Frankly I find the classic catwalk format a bit “last century”. With the exception of a few shows like Rick Owens, Comme des Garcons, Junya Watanabe and Haider Ackermann, I think a film and an installation often arouses something more inspirational; reaches a wider audience and expands the market immensely. Although the fashion industry looks like it changes at a rapid pace on the surface, fundamentally its anachronistic. It’s not about to let a big part itself which supports the livelihood of so many people from show producers, models, photographers, hair and makeup… to disappear.

Would you ultimately like to see it usurp the role of the catwalk?

Honestly? Yes, I would like to see fashion films overtake catwalks as the favoured format of presenting new collections but I don’t delude myself into thinking that this will happen any time soon. Too many incomes are dependent on the existence of catwalk presentations, for one. And secondly, when they’re done well, they are a timeless and classic style of presentation.

I think it would be more interesting to make fashion shows a form of entertainment for the public where the audience would pay and they would be happening at the same time that the clothes were actually on sale at the shops.Things are already beginning to evolve in this way anyway so why not take the bull by the horns and make some brave decisions? At least that way, the industry would be able to steer it in the direction that works best rather than being reactive to an evolution that’s probably inevitable anyway.

Who working within the fashion film genre inspires you? Who are the pioneers and why?

William Klein and Peter Knapp are certainly the real fashion film pioneers. More recently, of course, there is Nick Knight and SHOWstudio, which paved the way for fashion in motion, and of course Bruce Weber, Inez van Lamsweerde and Vinoodh Matadin, Steven Klein, Erwin Olaf, Steven Meisel and Ellen Von Unwerth. One of the most interesting fashion films of late is Lucrecia Martel for Miu Miu.

How do you decide what to include?

Basically the criteria for a fashion film is much the same as for any other film. Number one, I ask myself does it touch me in some meaningful, emotive or challenging way? Then I examine the direction, the sound, the styling, and question whether there is a narrative of some sort and what the reason is for it to exist…

And what doesn’t make the cut?

What I don’t include, no matter how beautiful they are, are fashion films that seem to me to be nothing more than fashion shoots with movement. A fashion film needs to offer much more than that.

In the past the fashion industry has been (in places) cautious of all things digital – is this changing? What is your experience of this?
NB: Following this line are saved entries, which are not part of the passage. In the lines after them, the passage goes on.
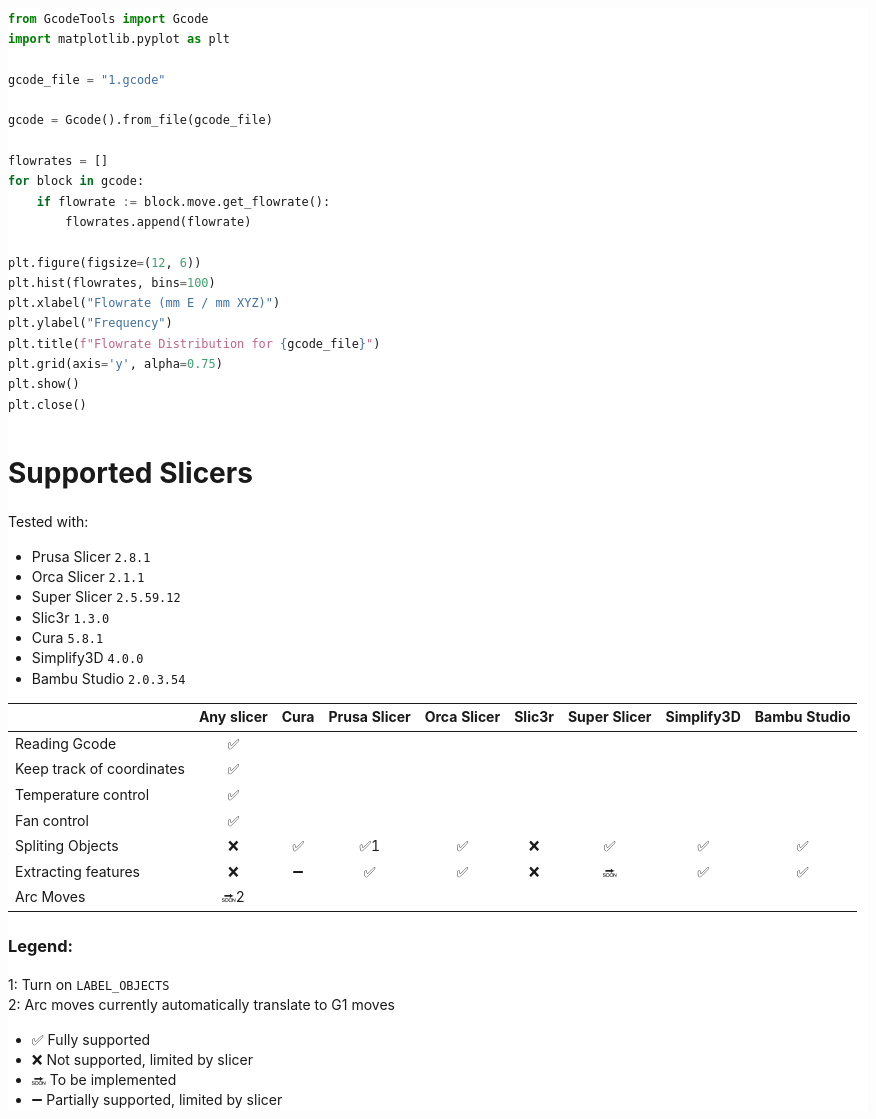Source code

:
 ```py
from GcodeTools import Gcode
import matplotlib.pyplot as plt

gcode_file = "1.gcode"

gcode = Gcode().from_file(gcode_file)

flowrates = []
for block in gcode:
    if flowrate := block.move.get_flowrate():
        flowrates.append(flowrate)

plt.figure(figsize=(12, 6))
plt.hist(flowrates, bins=100)
plt.xlabel("Flowrate (mm E / mm XYZ)")
plt.ylabel("Frequency")
plt.title(f"Flowrate Distribution for {gcode_file}")
plt.grid(axis='y', alpha=0.75)
plt.show()
plt.close()
```


# Supported Slicers

Tested with:
- Prusa Slicer `2.8.1`
- Orca Slicer `2.1.1`
- Super Slicer `2.5.59.12`
- Slic3r `1.3.0`
- Cura `5.8.1`
- Simplify3D `4.0.0`
- Bambu Studio `2.0.3.54`


|                           | Any slicer | Cura | Prusa&nbsp;Slicer | Orca&nbsp;Slicer | Slic3r | Super&nbsp;Slicer | Simplify3D | Bambu&nbsp;Studio |
| ------------------------- | :--------: | :--: | :---------------: | :--------------: | :----: | :---------------: | :--------: | :----------: |
| Reading Gcode             |     ✅     |      |                   |                  |        |                   |            |              |
| Keep track of coordinates |     ✅     |      |                   |                  |        |                   |            |              |
| Temperature control       |     ✅     |      |                   |                  |        |                   |            |              |
| Fan control               |     ✅     |      |                   |                  |        |                   |            |              |
| Spliting Objects          |     ❌     |  ✅  |        ✅1        |        ✅        |   ❌   |        ✅         |     ✅     |     ✅      |
| Extracting features       |     ❌     |  ➖  |        ✅         |        ✅        |   ❌   |        🔜        |     ✅     |      ✅      |
| Arc Moves                 |    🔜2    |      |                   |                  |        |                   |            |              |


### Legend:

1: Turn on `LABEL_OBJECTS`\
2: Arc moves currently automatically translate to G1 moves

- ✅ Fully supported
- ❌ Not supported, limited by slicer
- 🔜 To be implemented
- ➖ Partially supported, limited by slicer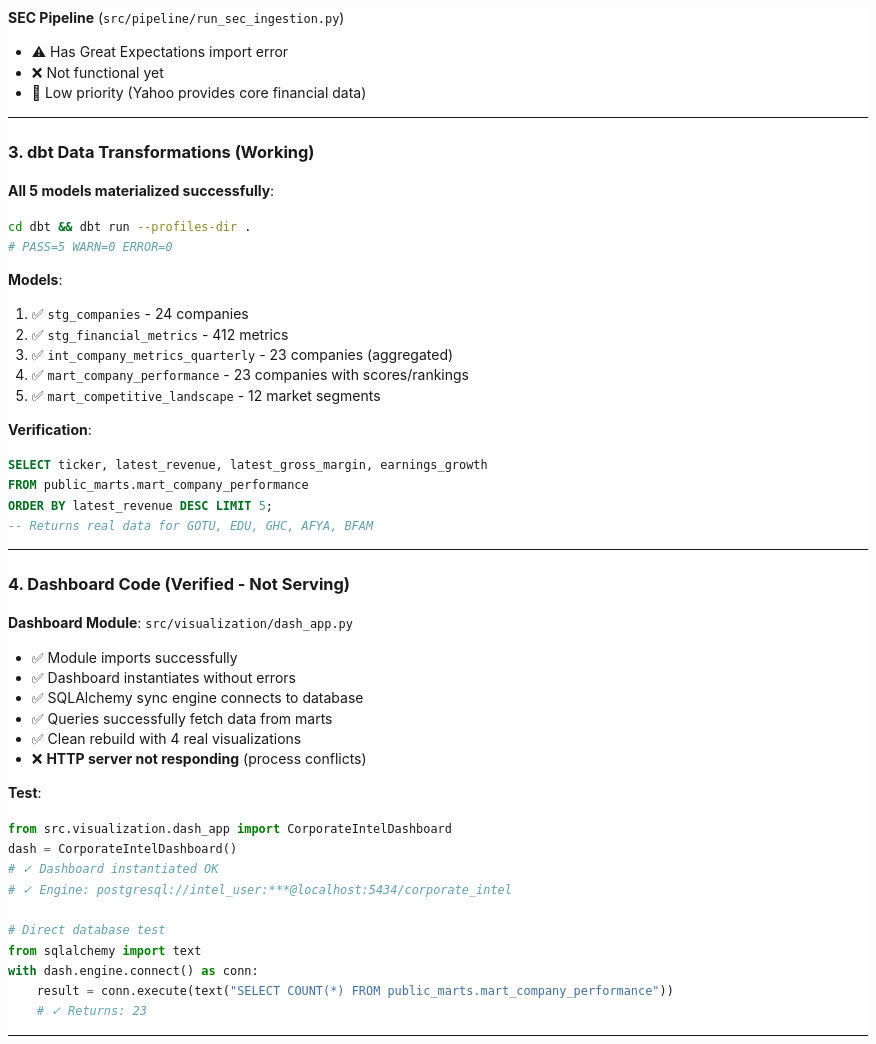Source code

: **SEC Pipeline** (`src/pipeline/run_sec_ingestion.py`)
- ⚠️ Has Great Expectations import error
- ❌ Not functional yet
- 📝 Low priority (Yahoo provides core financial data)

---

### 3. dbt Data Transformations (Working)

**All 5 models materialized successfully**:
```bash
cd dbt && dbt run --profiles-dir .
# PASS=5 WARN=0 ERROR=0
```

**Models**:
1. ✅ `stg_companies` - 24 companies
2. ✅ `stg_financial_metrics` - 412 metrics
3. ✅ `int_company_metrics_quarterly` - 23 companies (aggregated)
4. ✅ `mart_company_performance` - 23 companies with scores/rankings
5. ✅ `mart_competitive_landscape` - 12 market segments

**Verification**:
```sql
SELECT ticker, latest_revenue, latest_gross_margin, earnings_growth
FROM public_marts.mart_company_performance
ORDER BY latest_revenue DESC LIMIT 5;
-- Returns real data for GOTU, EDU, GHC, AFYA, BFAM
```

---

### 4. Dashboard Code (Verified - Not Serving)

**Dashboard Module**: `src/visualization/dash_app.py`
- ✅ Module imports successfully
- ✅ Dashboard instantiates without errors
- ✅ SQLAlchemy sync engine connects to database
- ✅ Queries successfully fetch data from marts
- ✅ Clean rebuild with 4 real visualizations
- ❌ **HTTP server not responding** (process conflicts)

**Test**:
```python
from src.visualization.dash_app import CorporateIntelDashboard
dash = CorporateIntelDashboard()
# ✓ Dashboard instantiated OK
# ✓ Engine: postgresql://intel_user:***@localhost:5434/corporate_intel

# Direct database test
from sqlalchemy import text
with dash.engine.connect() as conn:
    result = conn.execute(text("SELECT COUNT(*) FROM public_marts.mart_company_performance"))
    # ✓ Returns: 23
```

---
I certainly experienced fear of the internet in Paris in many ways – especially amongst the fashion industry. At first they felt that the democratising of fashion was destructive to the industry. I think it is slowly changing here now because the internet is certainly not going to disappear and everything is immediately available to anyone curious enough to search for it. Before they liked to make it only available to the privileged few but now the establishment and the gatekeepers of the industry realise that the gate is wide open so they’d better adapt or perish.